Odio gli Agnelli, il loro leggendario stile di vita, l’innata eleganza di chi non ha mai dovuto muovere un muscolo, i vostri fine settimana a Sestriere, la memoria dell’Avvocato. Possa essere coperto d’infamia il nipotino, che a 24 anni era vicepresidente della FIAT, mentre i suoi coetanei, privi dell’illustre cognome di madre, cercano un primo lavoro mal pagato pur di mettersi due lire in tasca per andare a scopare con la fidanzata. Possa morire l’altro nipotino, che è nato con una camicia a forma di biglietto della lotteria, è stato fatto responsabile marketing di una multinazionale perché era chiaro perfino ai suoi parenti che non valeva un cazzo e non contento s’è fatto beccare strafatto di ero e coca a casa di un uomo con le tette che gliela buttava al culo. Che venga insultata dai suoi servi ogni mattina la troia che si riserva il diritto di giudicare in poche righe gli sfoghi di quelli più stronzi di lei che chiedono il suo illuminato parere di duchessa fallita del mio cazzo tra le pagine di una cartigienica buona solo per coprire il pavimento quando imbianchi e per far passare il tempo alle clienti della mamma di Pacciani.

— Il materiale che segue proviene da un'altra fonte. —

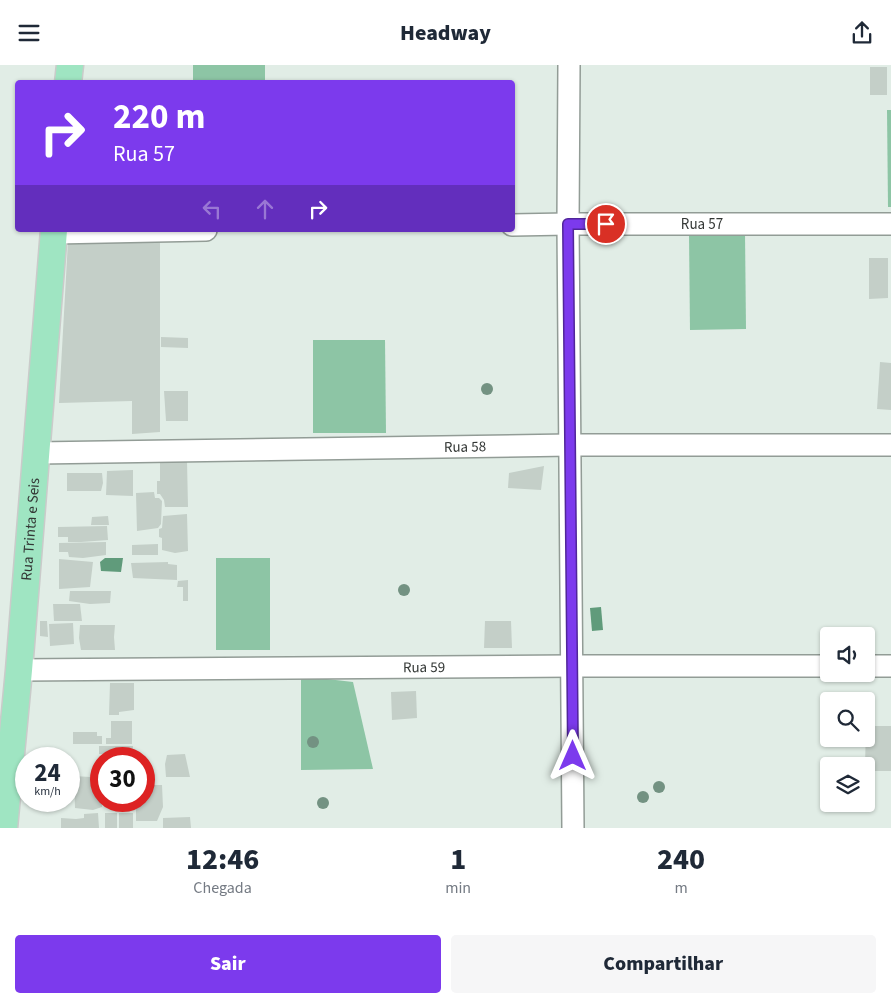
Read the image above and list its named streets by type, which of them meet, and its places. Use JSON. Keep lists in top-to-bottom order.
{
  "streets": {
    "main road": ["Rua Trinta e Seis"],
    "street": ["Rua 57", "Rua 58", "Rua 59"]
  },
  "crossings": [
    ["Rua 58", "Rua Trinta e Seis"],
    ["Rua Trinta e Seis", "Rua 59"]
  ],
  "page": {
    "header": "Headway",
    "turn": ["220 m", "Rua 57"],
    "speed": "24 km/h",
    "limit": "30",
    "eta": [
      "12:46",
      "Chegada",
      "1",
      "min",
      "240",
      "m"
    ],
    "buttons": ["Sair", "Compartilhar"]
  }
}
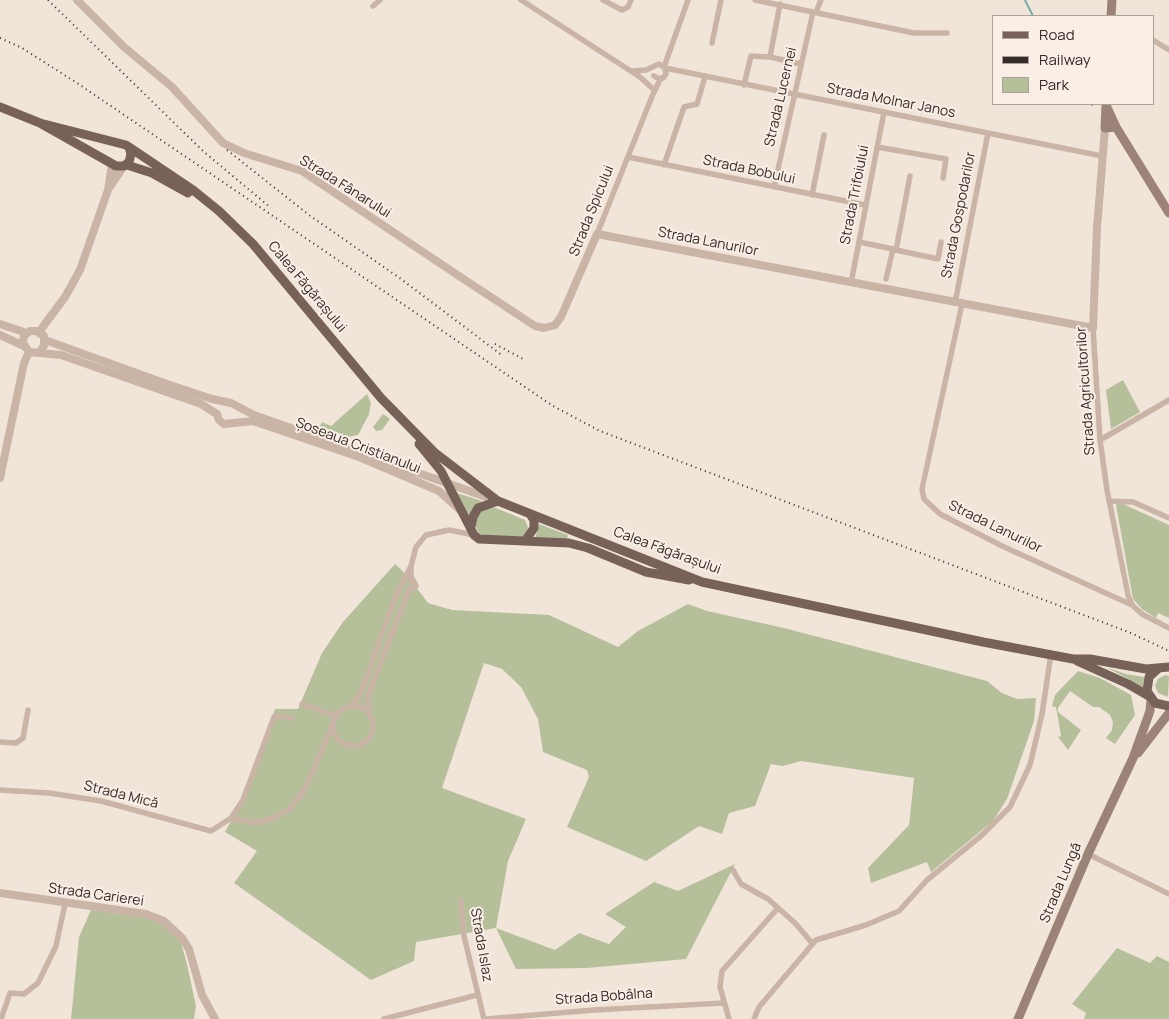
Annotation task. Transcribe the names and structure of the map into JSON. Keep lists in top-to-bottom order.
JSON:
{
  "streets": {
    "main road": ["Calea Făgărașului", "Strada Lungă"],
    "street": [
      "Strada Lucernei",
      "Strada Molnar Janos",
      "Strada Bobului",
      "Strada Fânarului",
      "Strada Trifoiului",
      "Strada Spicului",
      "Strada Gospodarilor",
      "Strada Lanurilor",
      "Strada Agricultorilor",
      "Șoseaua Cristianului",
      "Strada Mică",
      "Strada Carierei",
      "Strada Islaz",
      "Strada Bobâlna"
    ]
  },
  "crossings": [
    ["Strada Lucernei", "Strada Molnar Janos"],
    ["Strada Lucernei", "Strada Bobului"],
    ["Strada Molnar Janos", "Strada Trifoiului"],
    ["Strada Molnar Janos", "Strada Gospodarilor"],
    ["Strada Molnar Janos", "Strada Agricultorilor"],
    ["Strada Bobului", "Strada Trifoiului"],
    ["Strada Bobului", "Strada Spicului"],
    ["Strada Fânarului", "Strada Spicului"],
    ["Strada Trifoiului", "Strada Lanurilor"],
    ["Strada Spicului", "Strada Lanurilor"],
    ["Strada Gospodarilor", "Strada Lanurilor"],
    ["Strada Lanurilor", "Strada Agricultorilor"],
    ["Calea Făgărașului", "Șoseaua Cristianului"],
    ["Calea Făgărașului", "Strada Lungă"],
    ["Strada Islaz", "Strada Bobâlna"]
  ],
  "legend": ["Road", "Railway", "Park"]
}
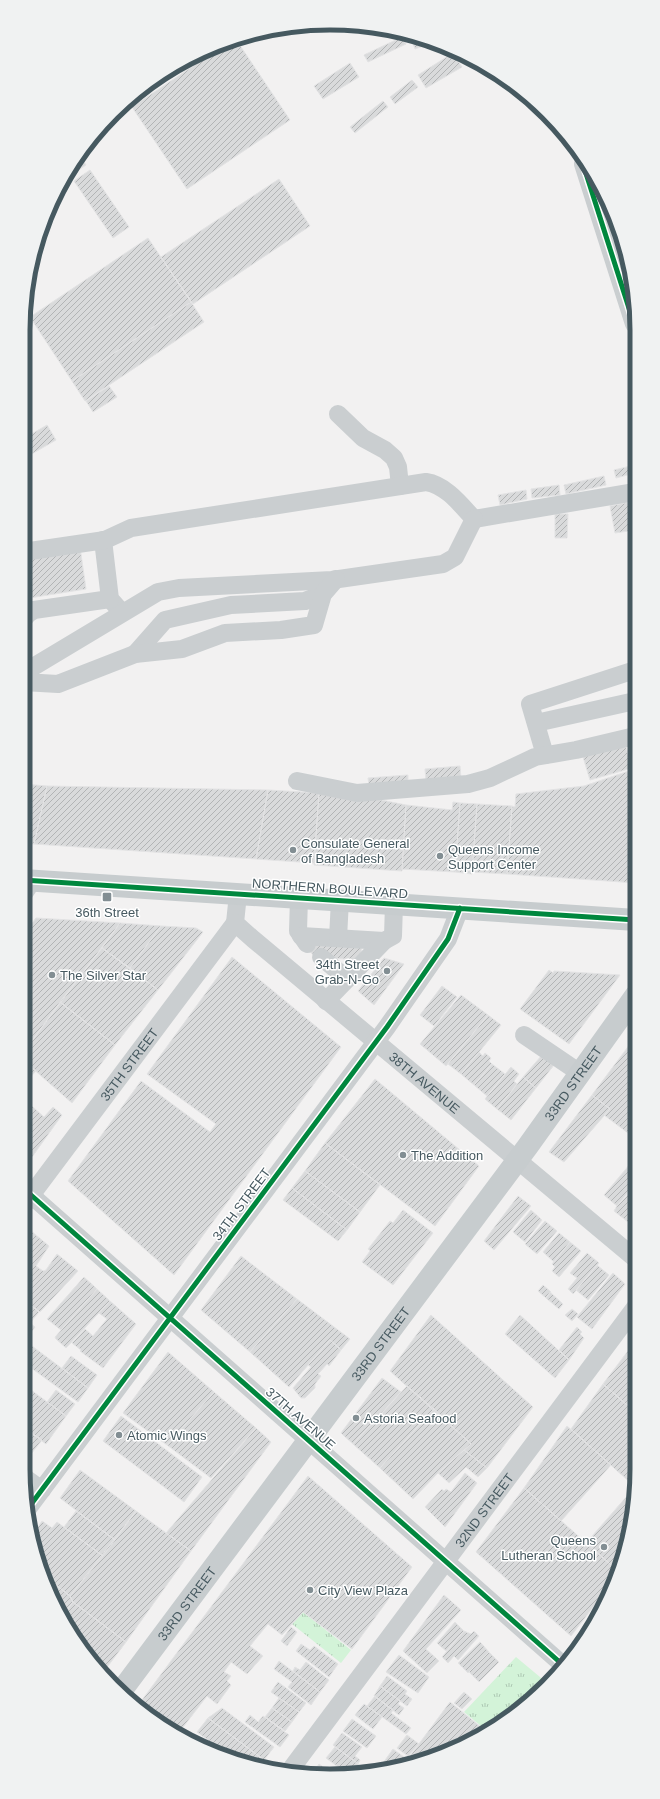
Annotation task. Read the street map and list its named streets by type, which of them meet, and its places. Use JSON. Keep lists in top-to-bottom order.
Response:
{
  "streets": {
    "main road": ["NORTHERN BOULEVARD", "33RD STREET"],
    "street": [
      "35TH STREET",
      "38TH AVENUE",
      "34TH STREET",
      "37TH AVENUE",
      "32ND STREET"
    ]
  },
  "crossings": [
    ["NORTHERN BOULEVARD", "34TH STREET"],
    ["35TH STREET", "38TH AVENUE"],
    ["38TH AVENUE", "33RD STREET"],
    ["38TH AVENUE", "34TH STREET"],
    ["33RD STREET", "37TH AVENUE"],
    ["34TH STREET", "37TH AVENUE"],
    ["37TH AVENUE", "32ND STREET"]
  ],
  "places": {
    "other": [
      "Consulate General of Bangladesh",
      "Queens Income Support Center",
      "34th Street Grab-N-Go",
      "The Silver Star",
      "The Addition",
      "Astoria Seafood",
      "Atomic Wings",
      "Queens Lutheran School",
      "City View Plaza"
    ],
    "transit": ["36th Street"]
  }
}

Odio gli inglesi, tromboni pallidi nostalgici di un impero con cui la gloriosa Roma poteva giocare al risiko. Merde ciccione imbottite di birra annacquata fanatiche di un calcio di merda che manco nella nostra C2, andate a imparare come cazzo si gioca a calcio nei campetti in puglia. Possano bruciare le vostre università, eccellenti solo perché ci chi insegna non è nato né si è formato in quest’isola di merda, dove perfino i più illustri linguisti meditano di mandare affanculo le regole sintattiche che tanto ormai non le segue più nessuno, pallemosce che si sono fatti prestare uno spicchio di cultura dai francesi e colonizzare dagli indiani. Ficcatevi nel culo il vostro thé di merda allungato col latte freddo, e non azzardatevi a dire che è una bevanda inglese, che col vostro clima di merda manco i ghiaccioli alla cacarella potreste coltivare.
Odio anche gli indiani, sempre con le mani tra i piedi, sempre coi cazzo di piedi nudi. Non siete a Mumbai, compratevi un paio di scarpe del cazzo che avete le estremità impolverate e marroni come siete si vede subito. I vostri capelli tendono all’ingrasso, lavateveli o anche meglio tagliateveli, che se c’è un dio se ne fotte che abbiate i capelli lunghi e l’asciugamano in testa, fareste meglio a curare le vostre donne impedendo loro di vestirsi di giallo fosforescente invece di compiacere un dio mucca arrotolandovi pezze da culo sul cranio. E tagliatevi quelle cazzo di barbe, che in mezzo ci crescono muschi, licheni ed ecosistemi di stronzi alle fragole. Ah, voi che capelli e barba ve li siete tagliati: scordatevi di somigliare agli occidentali, la camicia a maniche corte la cravatta e i sandali non li usano più nemmeno i crucchi in vacanza. E piantatela con le spezie, che per fare merenda vi ci vogliono 6 ore di cottura e se mangiate a Dehli puzzate fino a Leicester.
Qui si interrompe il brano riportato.